### Page extract
The public market’s impact on Facebook has been “terrible,” and entrepreneurs should build their own alternative, Eric Ries said at a tech event in Washington DC last night.

Speaking to an audience of about 200 entrepreneurs, “The Lean Startup” author suggested that the dramatic drop in Facebook’s stock price has had little to do with any new information about its business, and that the net effect of everyone “freaking out about revenue” has been damaging to the company.

“All the noise around Facebook is counterproductive energy that’s making it more difficult to succeed,” he said. He bemoaned the shortcomings of the public markets, which he said are hampered by short-term thinking, and said entrepreneurs are responsible for reforming them. The path to that, he said, is not through regulation but through disruption.

“What we have to do as entrepreneurs is build our own markets,” he said.

### Aim 1
According to the piece on Eric Ries's remarks, why does he think the reaction to Facebook's stock drop has hurt the company?
### Aim 2
Can you repeat the passage from the piece on Eric Ries's remarks that runs between "The public market’s" and "to the company.", inclusive?

Stored data entries
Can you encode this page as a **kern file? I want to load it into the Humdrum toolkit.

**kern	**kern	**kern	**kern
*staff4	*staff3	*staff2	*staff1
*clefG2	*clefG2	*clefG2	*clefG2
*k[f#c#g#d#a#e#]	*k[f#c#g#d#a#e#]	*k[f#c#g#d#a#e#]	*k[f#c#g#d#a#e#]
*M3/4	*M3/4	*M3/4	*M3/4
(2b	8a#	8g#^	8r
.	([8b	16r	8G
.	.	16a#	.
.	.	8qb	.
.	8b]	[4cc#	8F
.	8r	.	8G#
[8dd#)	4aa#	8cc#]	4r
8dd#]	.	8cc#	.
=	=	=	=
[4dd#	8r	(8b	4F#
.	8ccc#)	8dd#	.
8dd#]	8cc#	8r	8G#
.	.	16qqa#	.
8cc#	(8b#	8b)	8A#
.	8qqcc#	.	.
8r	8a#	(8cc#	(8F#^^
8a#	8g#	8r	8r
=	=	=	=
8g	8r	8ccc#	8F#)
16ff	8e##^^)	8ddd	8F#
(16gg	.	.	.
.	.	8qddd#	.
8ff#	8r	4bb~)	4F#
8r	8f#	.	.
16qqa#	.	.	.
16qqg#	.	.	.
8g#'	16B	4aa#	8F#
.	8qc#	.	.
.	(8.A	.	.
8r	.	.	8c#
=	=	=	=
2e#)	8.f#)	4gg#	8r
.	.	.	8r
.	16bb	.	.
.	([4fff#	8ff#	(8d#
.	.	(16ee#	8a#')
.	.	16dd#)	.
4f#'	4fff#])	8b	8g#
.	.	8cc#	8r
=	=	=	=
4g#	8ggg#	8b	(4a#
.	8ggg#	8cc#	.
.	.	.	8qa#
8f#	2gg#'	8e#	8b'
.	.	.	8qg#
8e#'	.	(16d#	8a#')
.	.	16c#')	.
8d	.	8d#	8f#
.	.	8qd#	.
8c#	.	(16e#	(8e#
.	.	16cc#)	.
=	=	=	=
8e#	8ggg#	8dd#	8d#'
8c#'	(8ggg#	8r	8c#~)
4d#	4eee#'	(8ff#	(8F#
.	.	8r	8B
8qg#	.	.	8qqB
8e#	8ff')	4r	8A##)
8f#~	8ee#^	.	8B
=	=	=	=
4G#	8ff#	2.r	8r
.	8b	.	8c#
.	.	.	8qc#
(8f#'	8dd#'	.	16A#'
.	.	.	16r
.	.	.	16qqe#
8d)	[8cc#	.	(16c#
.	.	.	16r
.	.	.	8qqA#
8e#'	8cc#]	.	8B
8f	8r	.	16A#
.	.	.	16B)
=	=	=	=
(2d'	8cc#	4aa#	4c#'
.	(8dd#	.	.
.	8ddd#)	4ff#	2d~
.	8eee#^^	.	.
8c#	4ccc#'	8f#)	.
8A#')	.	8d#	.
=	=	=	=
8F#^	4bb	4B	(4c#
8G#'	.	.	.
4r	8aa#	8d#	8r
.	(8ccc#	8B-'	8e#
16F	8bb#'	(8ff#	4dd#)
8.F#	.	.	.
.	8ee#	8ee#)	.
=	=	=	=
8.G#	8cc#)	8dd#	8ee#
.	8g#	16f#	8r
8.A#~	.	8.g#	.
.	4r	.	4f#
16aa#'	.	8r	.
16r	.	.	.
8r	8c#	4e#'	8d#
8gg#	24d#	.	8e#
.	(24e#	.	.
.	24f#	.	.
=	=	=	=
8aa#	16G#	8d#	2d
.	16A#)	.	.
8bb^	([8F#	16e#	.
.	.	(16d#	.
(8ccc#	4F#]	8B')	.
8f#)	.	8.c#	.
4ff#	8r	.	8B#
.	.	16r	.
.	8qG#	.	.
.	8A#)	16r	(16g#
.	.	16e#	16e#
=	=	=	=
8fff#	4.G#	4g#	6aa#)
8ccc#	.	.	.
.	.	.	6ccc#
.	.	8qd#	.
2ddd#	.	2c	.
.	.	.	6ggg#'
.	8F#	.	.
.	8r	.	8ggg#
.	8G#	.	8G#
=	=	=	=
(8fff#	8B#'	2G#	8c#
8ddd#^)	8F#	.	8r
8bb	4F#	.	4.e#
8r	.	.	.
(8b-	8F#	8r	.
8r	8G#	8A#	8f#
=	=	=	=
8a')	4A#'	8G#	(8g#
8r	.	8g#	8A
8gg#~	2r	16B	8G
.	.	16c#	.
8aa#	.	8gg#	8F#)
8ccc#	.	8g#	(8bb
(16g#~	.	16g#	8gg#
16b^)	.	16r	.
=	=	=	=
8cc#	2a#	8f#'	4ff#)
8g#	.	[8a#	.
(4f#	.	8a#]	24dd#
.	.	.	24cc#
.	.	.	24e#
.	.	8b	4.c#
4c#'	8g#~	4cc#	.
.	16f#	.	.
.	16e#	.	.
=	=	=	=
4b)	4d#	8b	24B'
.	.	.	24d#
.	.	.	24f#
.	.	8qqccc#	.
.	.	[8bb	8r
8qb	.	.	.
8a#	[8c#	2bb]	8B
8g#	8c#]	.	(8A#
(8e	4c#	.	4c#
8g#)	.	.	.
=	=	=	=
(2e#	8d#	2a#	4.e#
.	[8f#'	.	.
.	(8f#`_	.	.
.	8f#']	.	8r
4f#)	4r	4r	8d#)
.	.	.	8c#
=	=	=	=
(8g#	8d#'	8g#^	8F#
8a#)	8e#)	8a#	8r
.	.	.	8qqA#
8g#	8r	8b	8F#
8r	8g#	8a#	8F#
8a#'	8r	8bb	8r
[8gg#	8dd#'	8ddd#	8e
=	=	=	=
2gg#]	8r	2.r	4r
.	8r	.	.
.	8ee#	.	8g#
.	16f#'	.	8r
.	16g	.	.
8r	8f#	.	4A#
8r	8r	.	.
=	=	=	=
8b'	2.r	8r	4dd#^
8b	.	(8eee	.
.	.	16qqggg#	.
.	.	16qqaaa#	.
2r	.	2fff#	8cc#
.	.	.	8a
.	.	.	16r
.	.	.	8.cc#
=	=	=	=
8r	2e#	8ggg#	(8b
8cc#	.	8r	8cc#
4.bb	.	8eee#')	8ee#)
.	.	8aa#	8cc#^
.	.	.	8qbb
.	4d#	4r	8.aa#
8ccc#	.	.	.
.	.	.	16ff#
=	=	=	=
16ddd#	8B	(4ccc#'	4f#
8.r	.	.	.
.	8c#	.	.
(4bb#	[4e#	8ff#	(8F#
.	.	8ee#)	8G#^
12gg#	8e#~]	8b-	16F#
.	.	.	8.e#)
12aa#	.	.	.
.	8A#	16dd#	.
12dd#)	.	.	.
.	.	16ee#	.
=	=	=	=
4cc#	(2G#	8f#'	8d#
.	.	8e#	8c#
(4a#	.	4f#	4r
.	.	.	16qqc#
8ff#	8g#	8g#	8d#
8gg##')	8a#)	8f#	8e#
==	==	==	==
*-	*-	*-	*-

### Task response 1
He says the drop had little to do with any new information about Facebook's business. The resulting "freaking out about revenue" is, in his words, counterproductive energy that makes it more difficult for the company to succeed.

### Task response 2
The public market’s impact on Facebook has been “terrible,” and entrepreneurs should build their own alternative, Eric Ries said at a tech event in Washington DC last night.

Speaking to an audience of about 200 entrepreneurs, “The Lean Startup” author suggested that the dramatic drop in Facebook’s stock price has had little to do with any new information about its business, and that the net effect of everyone “freaking out about revenue” has been damaging to the company.